Look through the data below for the line with "a las familias que se acercaron." and the line with "Malaysia luah hasrat", then transcribe exactly from the first through the second, leaving out all pictures.

### [TASK DATA]
..........

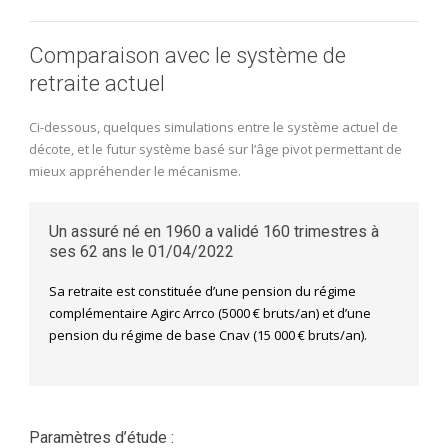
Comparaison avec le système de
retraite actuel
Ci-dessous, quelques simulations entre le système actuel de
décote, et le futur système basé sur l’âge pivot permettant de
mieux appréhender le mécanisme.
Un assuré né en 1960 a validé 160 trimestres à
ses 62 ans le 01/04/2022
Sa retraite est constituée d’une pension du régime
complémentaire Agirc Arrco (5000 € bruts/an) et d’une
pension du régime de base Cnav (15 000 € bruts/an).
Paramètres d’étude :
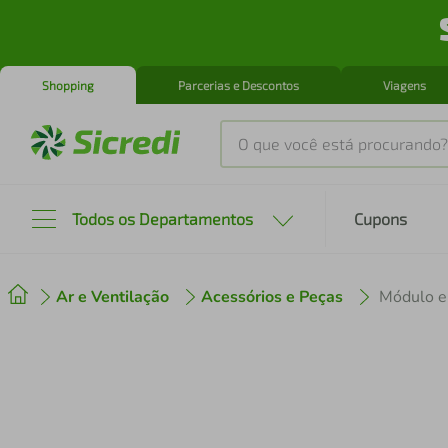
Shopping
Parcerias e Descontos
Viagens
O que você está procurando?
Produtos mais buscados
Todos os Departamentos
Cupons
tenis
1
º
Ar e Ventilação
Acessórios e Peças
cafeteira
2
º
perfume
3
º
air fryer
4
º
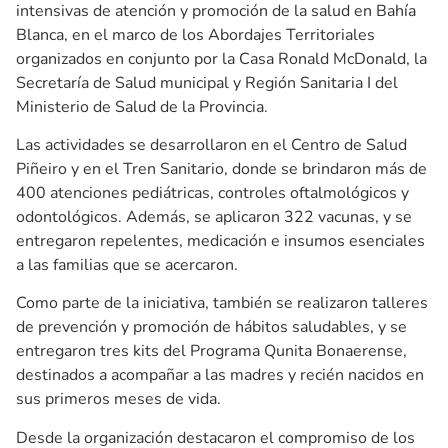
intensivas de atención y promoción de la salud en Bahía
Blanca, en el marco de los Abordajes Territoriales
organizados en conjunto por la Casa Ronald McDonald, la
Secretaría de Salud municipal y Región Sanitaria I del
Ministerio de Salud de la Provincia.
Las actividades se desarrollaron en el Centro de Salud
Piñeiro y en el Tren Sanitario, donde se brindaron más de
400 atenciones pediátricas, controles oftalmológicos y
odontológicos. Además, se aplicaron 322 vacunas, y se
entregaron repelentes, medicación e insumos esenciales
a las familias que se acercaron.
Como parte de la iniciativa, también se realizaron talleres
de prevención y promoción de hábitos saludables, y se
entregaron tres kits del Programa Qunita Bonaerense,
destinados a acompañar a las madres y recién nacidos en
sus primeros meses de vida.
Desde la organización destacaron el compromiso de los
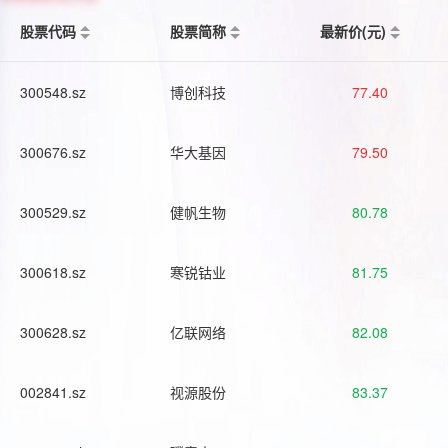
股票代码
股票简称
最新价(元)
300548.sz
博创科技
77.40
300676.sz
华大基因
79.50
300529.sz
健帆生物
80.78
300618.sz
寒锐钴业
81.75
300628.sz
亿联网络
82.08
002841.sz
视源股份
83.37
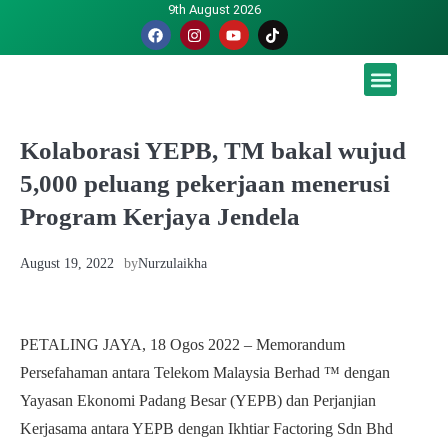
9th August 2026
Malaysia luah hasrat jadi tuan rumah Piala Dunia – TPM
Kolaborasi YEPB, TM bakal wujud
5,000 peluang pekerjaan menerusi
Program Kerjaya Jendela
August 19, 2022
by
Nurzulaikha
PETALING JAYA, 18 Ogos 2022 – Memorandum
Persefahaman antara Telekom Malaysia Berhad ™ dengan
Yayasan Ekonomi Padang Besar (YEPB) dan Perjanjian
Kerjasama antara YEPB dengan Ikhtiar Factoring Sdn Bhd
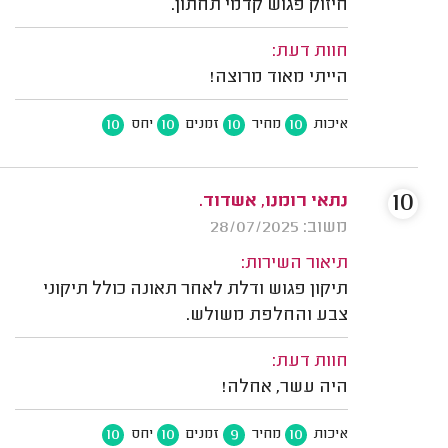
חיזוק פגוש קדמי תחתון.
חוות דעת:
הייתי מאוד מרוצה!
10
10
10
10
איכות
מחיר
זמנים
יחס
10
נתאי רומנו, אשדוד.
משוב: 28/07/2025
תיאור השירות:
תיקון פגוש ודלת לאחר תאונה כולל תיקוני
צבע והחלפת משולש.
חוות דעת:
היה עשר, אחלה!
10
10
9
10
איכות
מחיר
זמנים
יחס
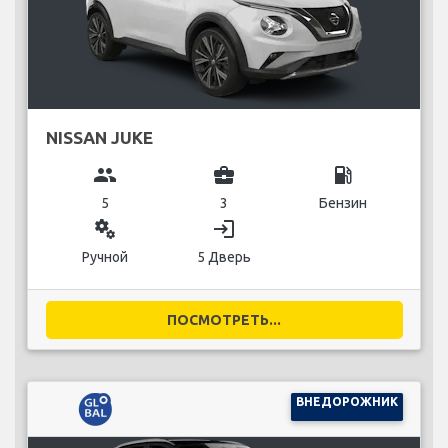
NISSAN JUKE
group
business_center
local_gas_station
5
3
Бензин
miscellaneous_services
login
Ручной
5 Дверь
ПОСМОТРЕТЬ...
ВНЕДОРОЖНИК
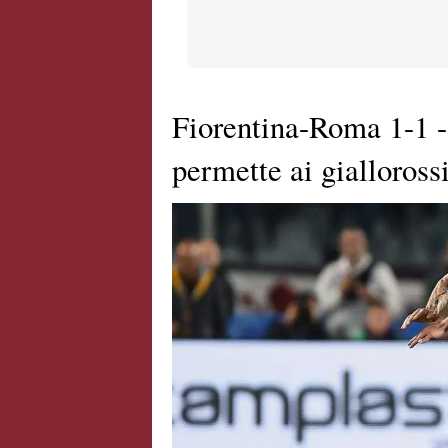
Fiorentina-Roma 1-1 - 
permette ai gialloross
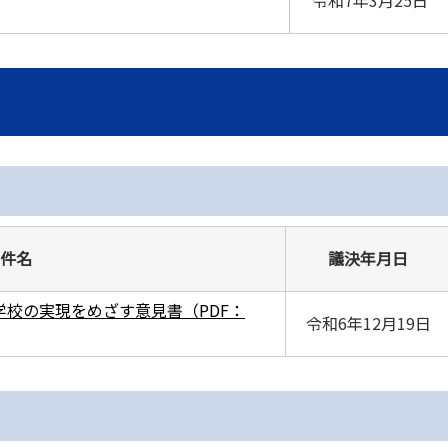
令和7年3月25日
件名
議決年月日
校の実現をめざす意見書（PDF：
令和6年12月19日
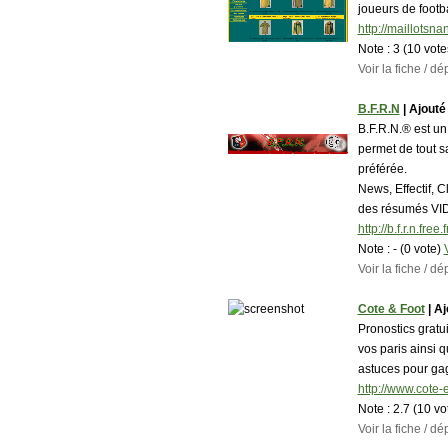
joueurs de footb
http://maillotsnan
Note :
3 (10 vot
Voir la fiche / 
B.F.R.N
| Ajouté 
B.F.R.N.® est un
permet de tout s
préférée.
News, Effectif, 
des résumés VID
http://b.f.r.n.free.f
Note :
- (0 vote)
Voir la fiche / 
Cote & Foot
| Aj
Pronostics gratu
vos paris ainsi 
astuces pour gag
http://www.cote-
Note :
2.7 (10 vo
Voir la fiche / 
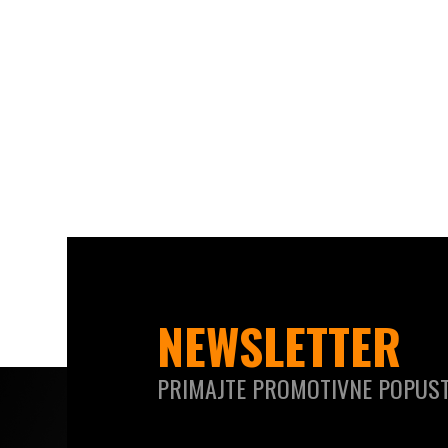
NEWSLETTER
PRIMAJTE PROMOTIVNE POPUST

..........

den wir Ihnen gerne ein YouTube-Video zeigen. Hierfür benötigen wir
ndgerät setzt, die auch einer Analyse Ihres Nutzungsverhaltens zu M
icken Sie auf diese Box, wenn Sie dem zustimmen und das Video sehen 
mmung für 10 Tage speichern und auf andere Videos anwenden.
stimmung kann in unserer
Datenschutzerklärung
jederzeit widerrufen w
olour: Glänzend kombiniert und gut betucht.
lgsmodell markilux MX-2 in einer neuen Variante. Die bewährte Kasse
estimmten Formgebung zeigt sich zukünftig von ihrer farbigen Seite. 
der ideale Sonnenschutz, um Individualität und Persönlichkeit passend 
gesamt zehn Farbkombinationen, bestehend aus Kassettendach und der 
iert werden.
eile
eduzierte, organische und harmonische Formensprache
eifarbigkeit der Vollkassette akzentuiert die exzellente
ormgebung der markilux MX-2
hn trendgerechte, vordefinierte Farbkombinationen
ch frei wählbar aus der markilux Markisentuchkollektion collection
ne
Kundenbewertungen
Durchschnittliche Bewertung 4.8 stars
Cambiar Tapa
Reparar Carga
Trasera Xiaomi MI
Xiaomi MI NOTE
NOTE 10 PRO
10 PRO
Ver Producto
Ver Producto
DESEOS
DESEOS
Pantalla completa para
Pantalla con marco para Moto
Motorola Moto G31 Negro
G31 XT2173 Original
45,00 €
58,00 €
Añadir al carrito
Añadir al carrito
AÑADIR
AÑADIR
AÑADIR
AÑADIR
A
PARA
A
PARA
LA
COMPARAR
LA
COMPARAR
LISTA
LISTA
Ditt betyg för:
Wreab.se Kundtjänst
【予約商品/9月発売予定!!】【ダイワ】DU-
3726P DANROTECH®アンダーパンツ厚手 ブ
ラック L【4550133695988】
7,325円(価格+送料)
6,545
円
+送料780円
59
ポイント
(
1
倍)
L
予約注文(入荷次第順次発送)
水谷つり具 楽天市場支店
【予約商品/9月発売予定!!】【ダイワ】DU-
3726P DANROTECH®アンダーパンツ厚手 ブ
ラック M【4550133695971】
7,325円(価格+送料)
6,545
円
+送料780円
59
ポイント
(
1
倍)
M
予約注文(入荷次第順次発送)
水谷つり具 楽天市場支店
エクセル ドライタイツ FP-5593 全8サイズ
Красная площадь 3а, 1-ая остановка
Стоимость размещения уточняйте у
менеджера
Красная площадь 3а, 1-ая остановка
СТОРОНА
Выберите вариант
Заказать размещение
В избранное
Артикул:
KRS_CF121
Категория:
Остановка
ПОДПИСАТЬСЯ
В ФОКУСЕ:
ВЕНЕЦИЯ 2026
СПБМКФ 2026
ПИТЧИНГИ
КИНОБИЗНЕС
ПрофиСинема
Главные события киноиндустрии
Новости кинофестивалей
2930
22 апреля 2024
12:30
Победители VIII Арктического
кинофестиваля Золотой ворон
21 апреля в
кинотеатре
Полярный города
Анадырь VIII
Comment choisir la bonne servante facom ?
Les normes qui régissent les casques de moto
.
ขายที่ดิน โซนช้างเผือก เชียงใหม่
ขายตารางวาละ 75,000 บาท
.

..........

### [REPLY TO THE EXERCISE]
a las familias que se acercaron.
Como parte de la iniciativa, también se realizaron talleres
de prevención y promoción de hábitos saludables, y se
entregaron tres kits del Programa Qunita Bonaerense,
destinados a acompañar a las madres y recién nacidos en
sus primeros meses de vida.
Desde la organización destacaron el compromiso de los
股票代码
股票简称
最新价(元)
300548.sz
博创科技
77.40
300676.sz
华大基因
79.50
300529.sz
健帆生物
80.78
300618.sz
寒锐钴业
81.75
300628.sz
亿联网络
82.08
002841.sz
视源股份
83.37
9th August 2026
Malaysia luah hasrat jadi tuan rumah Piala Dunia – TPM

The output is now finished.